Kirana dan Larasati

By Ova Ariha - Mei 18, 2022

Suatu hari aku bertemu Kirana, seorang anak dari keluarga miskin yang sudah khatam menyaksikan pertengkaran kedua orangtuanya. Pertengkaran yang terjadi akibat kondisi ekonomi, tentu saja. Ia tumbuh dengan rasa tidak puas akan usaha-usaha orangtuanya, sang ayah terutama. Banyak kejadian yang membuatnya kecewa dan tidak lagi bisa menaruh rasa hormat kepada sang ayah. Kejadian yang paling parah adalah ketika ayahnya mulai berani main tangan memukul ibunya. Sang ayah sudah minta maaf, sang ibu pun sudah memaafkan. Tetap mempertahankan pernikahan demi masa depan anak-anak, kata mereka. Namun hubungan pernikahan tanpa adanya lagi cinta kasih, yang ada hanya pertengkaran sehari-hari, tiada hari tanpa bertengkar, adalah percuma menurut Kirana.

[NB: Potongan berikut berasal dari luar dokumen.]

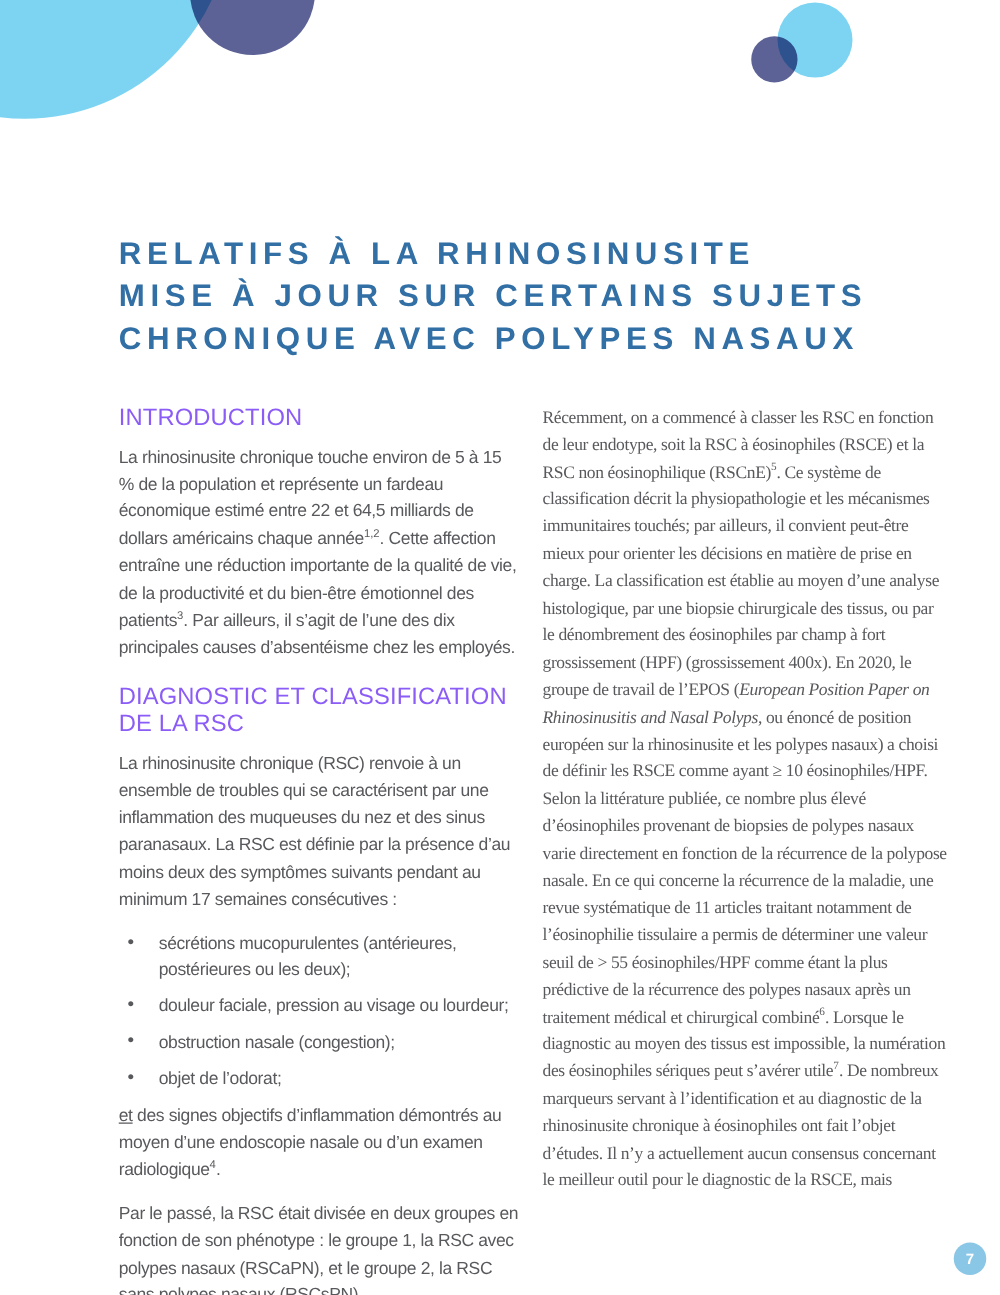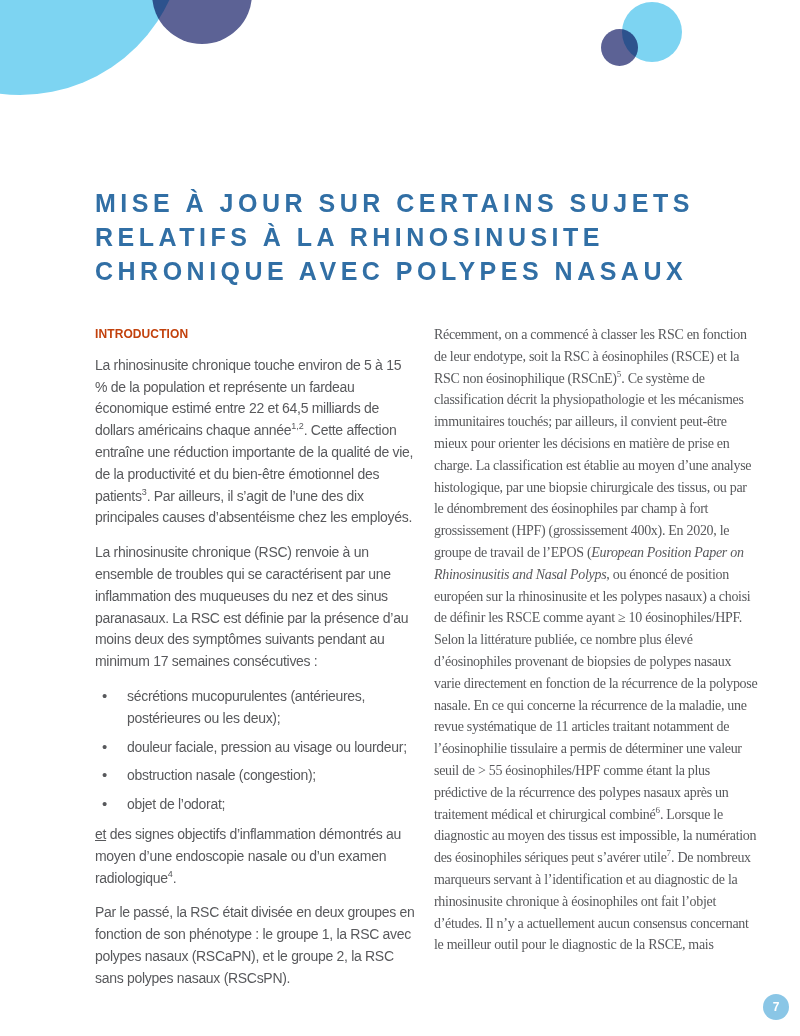"MISE À JOUR SUR CERTAINS" div { order: before "RELATIFS À LA RHINOSINUSITE" -> after "RELATIFS À LA RHINOSINUSITE" }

Kirana memilih untuk bekerja keras menjadi mandiri secepat mungkin. Tidak mau lama-lama bergantung kepada keluarganya yang memang sudah tidak bisa dijadikan tempat untuk bergantung. Selanjutnya ia memilih untuk hidup sendiri, tidak ingin menikah, tidak ingin berkeluarga. Rasa kecewa terhadap kondisi keluarganya yang tidak harmonis akhirnya meninggalkan sebuah kecemasan. Bagaimana jika sudah menikah nanti suaminya menjadi seperti ayahnya? Bagaimana jika cinta kasih di awal pernikahan berubah menjadi pertengkaran tiada akhir di kemudian hari? Bagaimana jika anaknya kelak tidak pernah bangga memiliki seorang ibu seperti dirinya? Begitulah kemudian berumah-tangga menjadi hal menakutkan yang ingin Kirana hindari.

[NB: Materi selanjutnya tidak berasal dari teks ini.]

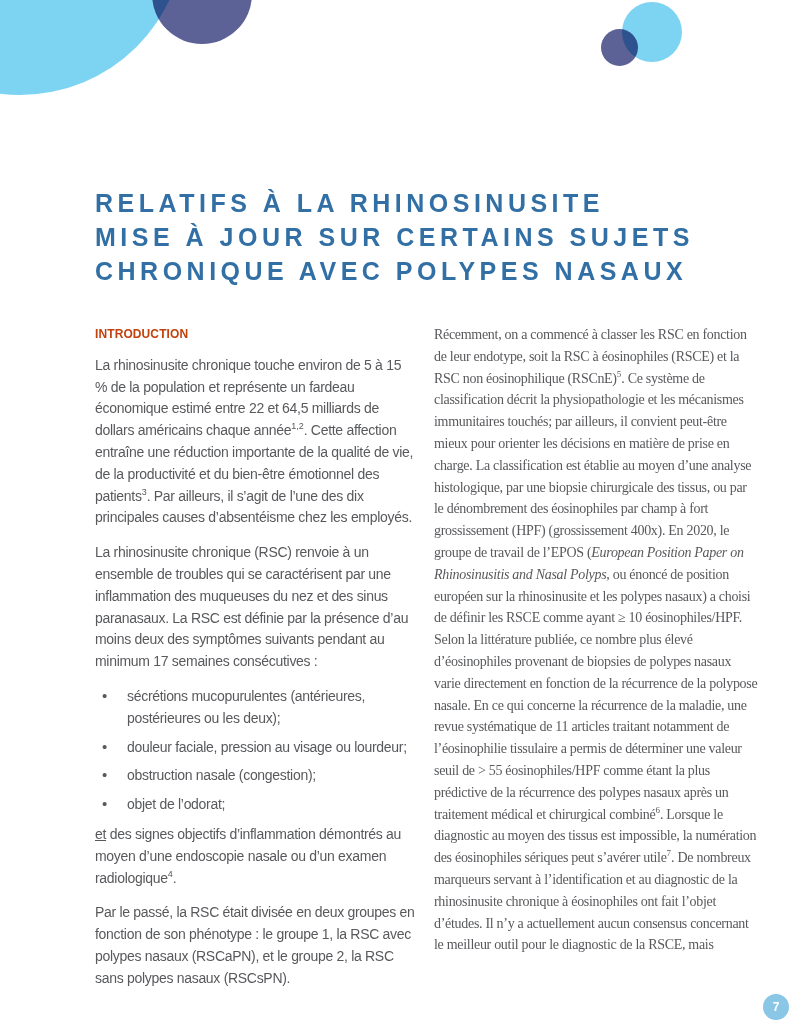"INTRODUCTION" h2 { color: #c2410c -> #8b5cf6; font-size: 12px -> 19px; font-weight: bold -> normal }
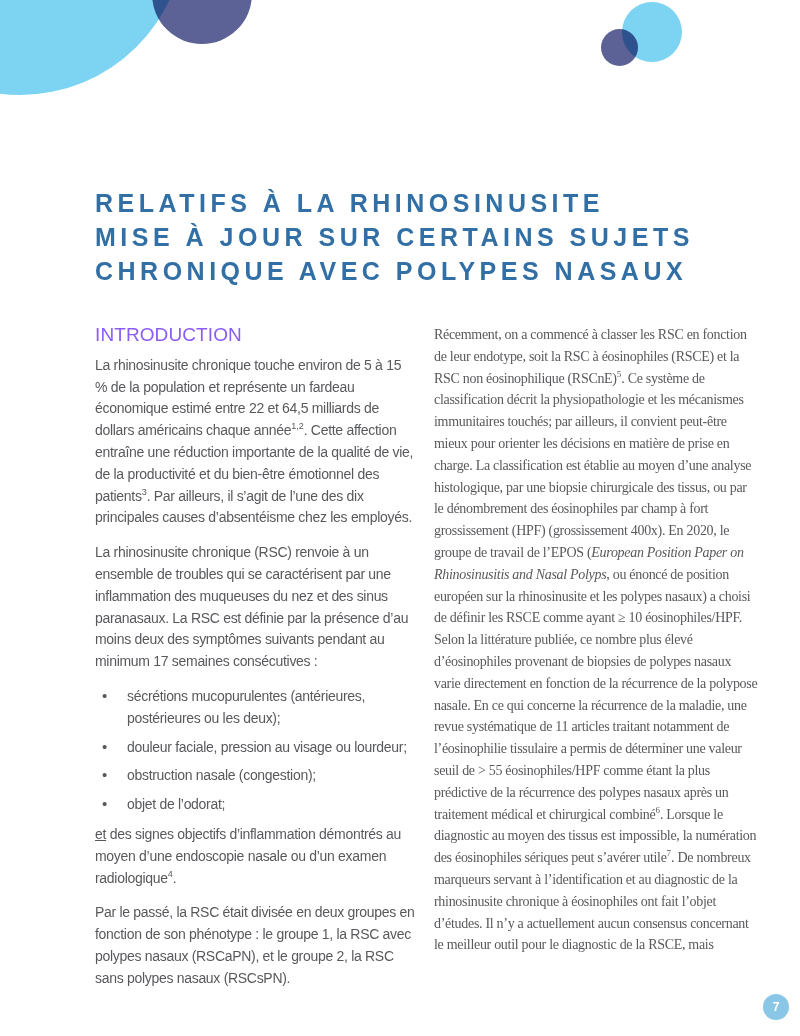"DIAGNOSTIC ET CLASSIFICATION DE LA" h2 { html: none -> <h2>DIAGNOSTIC ET CLASSIFICATION DE LA RSC</h2> }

Lain hari aku bertemu Larasati. Latar belakang keluarganya hampir sama dengan Kirana, atau bisa dibilang cukup persis malah. Kondisi ekonomi keluarga yang sulit dan hubungan orangtua yang tidak harmonis. Suatu hari Larasati bertemu dengan sosok laki-laki yang membuatnya jatuh hati. Sang laki-laki pun sama, mereka saling jatuh hati. Hingga akhirnya mereka menikah, berkomitmen untuk tumbuh dan belajar bersama membangun sebuah keluarga. Menurut Larasati, pernikahan adalah hal baik dan menyenangkan jika dilakukan dengan orang yang tepat dan dirawat dengan cara yang tepat pula. Ia belajar dari hubungan pernikahan orangtuanya yang tidak harmonis. Apa yang menurutnya salah dan menimbulkan pertengkaran, tentang seperti apa keluarga yang ia impikan, ia diskusikan dengan suami. Komunikasi adalah kunci, kata Larasati.

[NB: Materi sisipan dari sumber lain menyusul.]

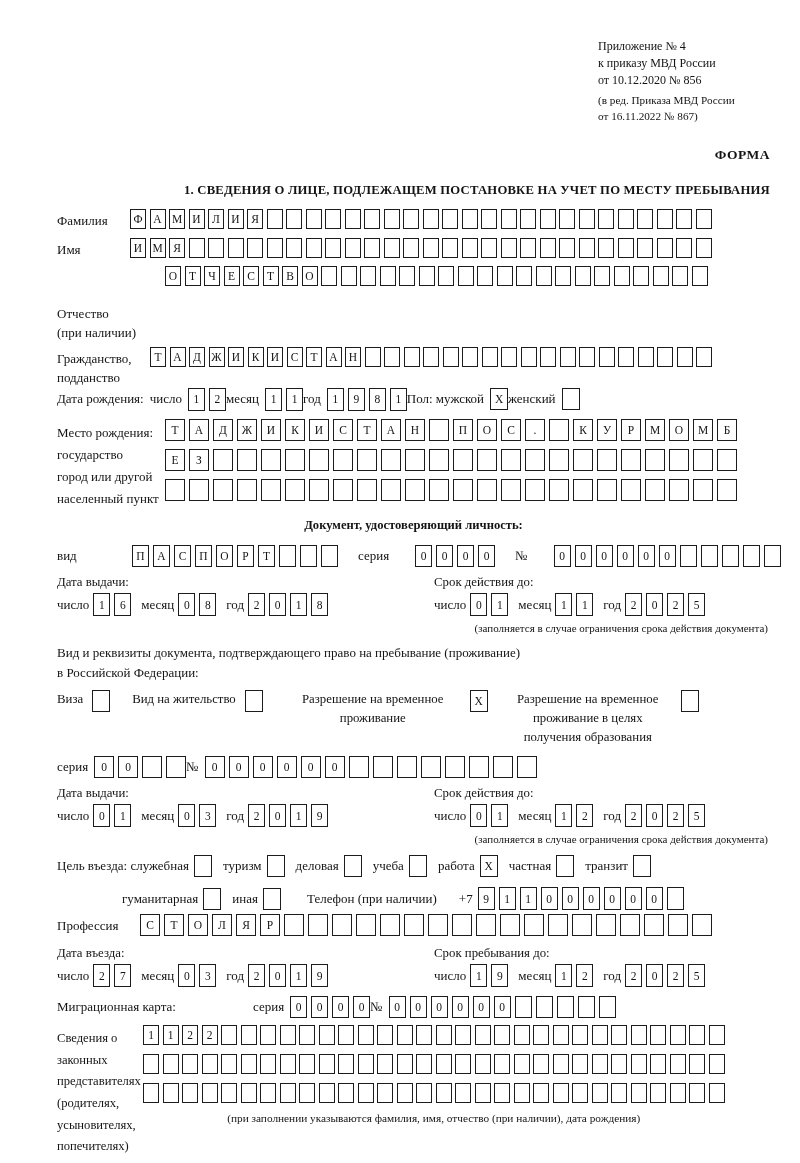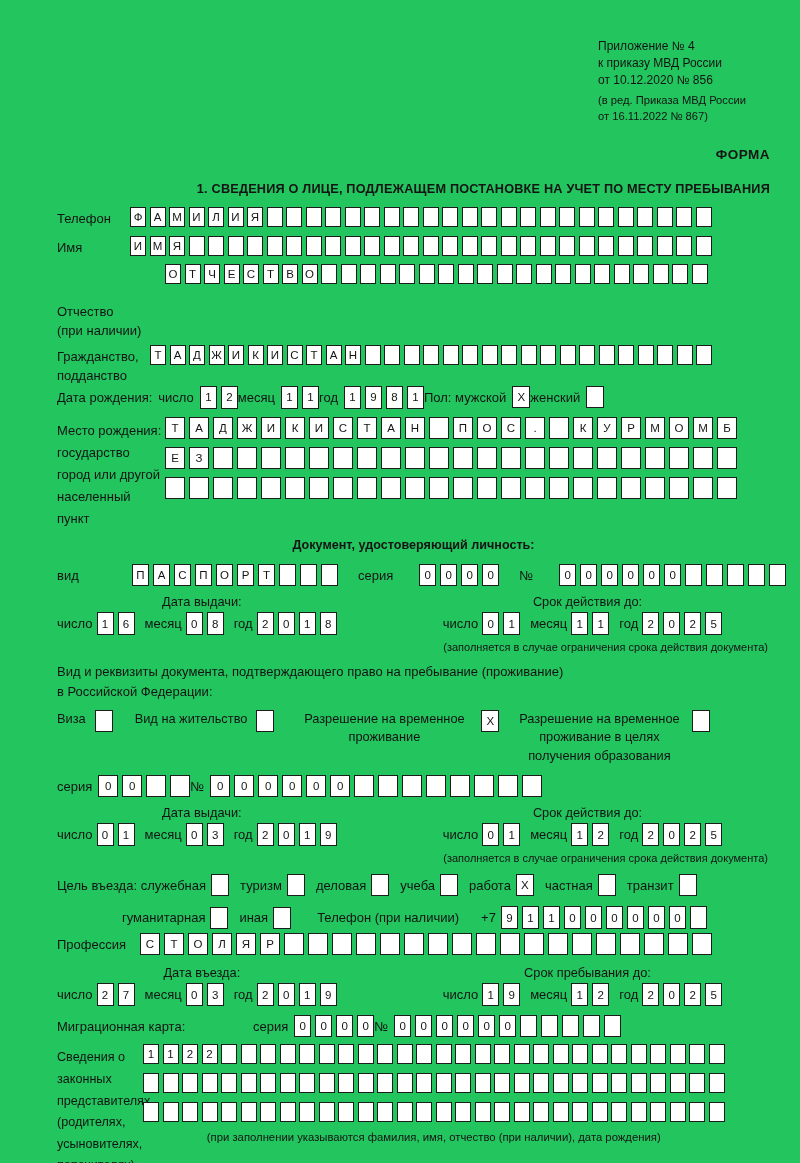"Приложение № 4" .page { background: #22c55e -> #ffffff; font-family: Liberation Sans, sans-serif -> Liberation Serif, serif }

Kirana dan Larasati adalah dua dari sekian sosok perempuan yang kukagumi. Keduanya sama-sama berhasil menjadi perempuan hebat. Kirana merasa cukup puas dengan hidupnya saat ini; memiliki pekerjaan tetap dan berpenghasilan lebih dari cukup, tidak perlu lagi menyaksikan pertengkaran kedua orangtuanya, mampu hidup mandiri tanpa bergantung dan menyusahkan orang lain. Begitupun Larasati; hidup bersama sang suami dan dua anaknya, masa sulit dan sedih setelah menikah dan berkeluarga pasti ada, namun melewati masa-masa itu bersama keluarga kecilnya, adalah sebuah suka cita bagi Larasati.

Setelah bertemu dan mendengar cerita mereka, kubilang pada diriku sendiri, "Va, kamu boleh memilih jalan hidup seperti Kirana, boleh seperti Larasati, boleh juga tidak meniru mereka dan memilih jalan hidupmu sendiri. Semangat!"